Here's 2 more examples.
Simulate ARIMA(1,0,0) with constant
#===============================
library(gratis)
library(fpp3)
#===============================
# Simulate ARIMA(1,0,0) with constant
# -----------------------------------
# Y(t) = 150 + 0.7*Y(t-1) + eps(t)
# --------------------------------
constant <- 150.0
phi1 <- 0.7
mean <- (constant / (1.0 - phi1))
mean # unconditional mean (or isolating behaviour) as you look at the graph
#===============================
# Simulation
ar1 <- gratis::arima_model(p = 1, d = 0, q = 0,
phi = phi1,
constant = mean,
sigma = 1
)
ar1_d0 <- gratis::generate(ar1, length = 200, nseries = 1)
ar1_d0
ar1_d0 |>
autoplot(value) +
labs(title="ARIMA(1,0,0)+c\nY(t) = 150 + 0.7*Y(t-1) + eps(t)")
tb_m <- ar1_d0
mean(tb_m$value)
# fit ARIMA (as the model is written down)
fit <- ar1_d0 |>
model('ar1_d0_sim'= ARIMA( value ~ 1 + pdq(1, 0, 0),
fixed = list(ar1 = NA, constant = NA),
transform.pars = FALSE,
method = "CSS-ML", optim.control = list(maxit = 1000))
)
fit
fit$ar1_d0_sim[[1]] # BOTH constant and mean
report(fit)
# estimated unconditional mean
mean_est <- (((fit[[1]][[1]]$fit$par$estimate[2]) / (1.0 - fit[[1]][[1]]$fit$par$estimate[1])))
mean_est
# Base R
sim.ts <- as.ts(ar1_d0)
sim.ts |>
arima( order=c(1,0,0), include.mean = TRUE,
fixed = list(ar1 = NA, intercept = NA),
transform.pars = FALSE,
method = "CSS-ML", optim.control = list(maxit = 1000)
)
# library(forecast)
sim.ts |>
forecast::Arima( order=c(1,0,0), include.constant = TRUE,
fixed = list(ar1 = NA, mean = NA),
transform.pars = FALSE,
method = "CSS-ML", optim.control = list(maxit = 1000)
)
Simulate ARIMA(1,1,0) with constant
#===============================
library(gratis)
library(fpp3)
#===============================
# Simulate ARIMA(1,1,0)
# ---------------------
# d(Y(t)) = 150 + 0.7*d(Y(t-1)) + eps(t) See Brockwell Davis (2016) Introduction to Time Series and Forecasting 3rdEdn, p.158
# --------------------------------------
constant <- 150.0
phi1 <- 0.7
mean <- (constant / (1.0 - phi1))
mean # uncondtional mean (or isolating behaviour) as you look at the graph
#===============================
# Simulation
ari1 <- gratis::arima_model(p = 1, d = 1, q = 0,
phi = phi1,
constant = 0, # constant = 0
sigma = 1
)
ari1_d1 <- gratis::generate(ari1, length = 200, nseries = 1)
ari1_d1
ari1_d1 |>
dplyr::mutate(value = value + mean) |> # mean is added onto value
autoplot(value) +
labs(title="ARIMA(1,1,0)+c\nd(Y(t)) = 150 + 0.7*d(Y(t-1)) + eps(t)\n(1−0.7*B)*y(t) = 150 + e(t), y(t) = Y(t)-Y(t-1)")

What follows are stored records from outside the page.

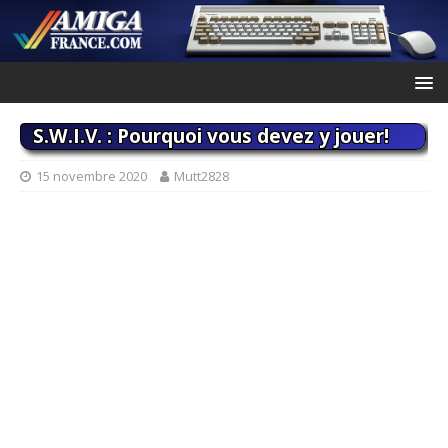
S.W.I.V. : Pourquoi vous devez y jouer!
15 novembre 2020
Mutt2828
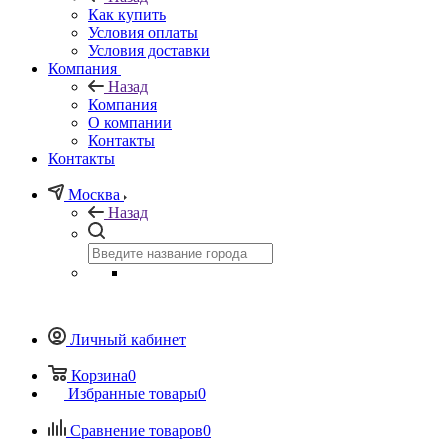
Как купить
Условия оплаты
Условия доставки
Компания
Назад
Компания
О компании
Контакты
Контакты
Москва
Назад
Личный кабинет
Корзина
0
Избранные товары
0
Сравнение товаров
0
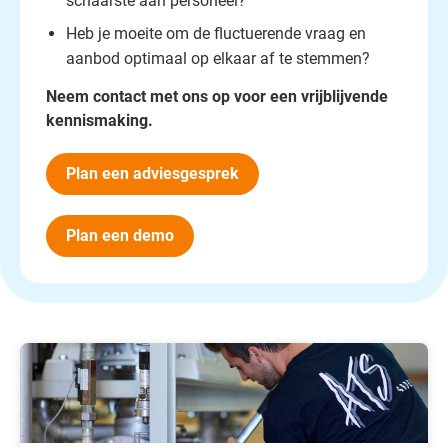
schaarste aan personeel?
Heb je moeite om de fluctuerende vraag en
aanbod optimaal op elkaar af te stemmen?
Neem contact met ons op voor een vrijblijvende
kennismaking.
Plan een adviesgesprek
Plan een demo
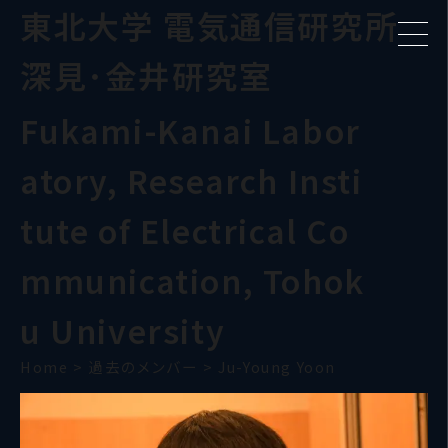
東北大学 電気通信研究所
深見･金井研究室
Fukami-Kanai Labor
atory, Research Insti
tute of Electrical Co
mmunication, Tohok
u University
Home
>
過去のメンバー
>
Ju-Young Yoon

tb_m <- ari1_d1 + mean # mean is added onto value
mean(tb_m$value)
# fit ARIMA (as the model is written down)
fit <- ari1_d1 |>
model('ari1_d1_sim'= ARIMA( value ~ 0 + pdq(1, 1, 0),
fixed = list(ar1 = NA),
transform.pars = FALSE,
method = "CSS-ML", optim.control = list(maxit = 1000))
)
fit
fit$ari1_d1_sim[[1]] # BOTH constant and mean
report(fit)
# Base R
sim.ts <- as.ts(ari1_d1)
b.fit <- sim.ts |>
stats::arima( order=c(1,1,0),
fixed = list(ar1 = NA),
transform.pars = FALSE,
method = "CSS-ML", optim.control = list(maxit = 1000)
)
b.fit
# library(forecast)
f.fit <- sim.ts |>
forecast::Arima( order=c(1,1,0),
fixed = list(ar1 = NA),
transform.pars = FALSE,
method = "CSS-ML", optim.control = list(maxit = 1000)
)
f.fit
The questions being
- Are they simulated correctly?
- Do I add on the mean after the simulation, therefore the constant is not estimated for ARIMA(1,1,0) with constant?
- Is the ARIMA(1,1,0) with constant written down correctly?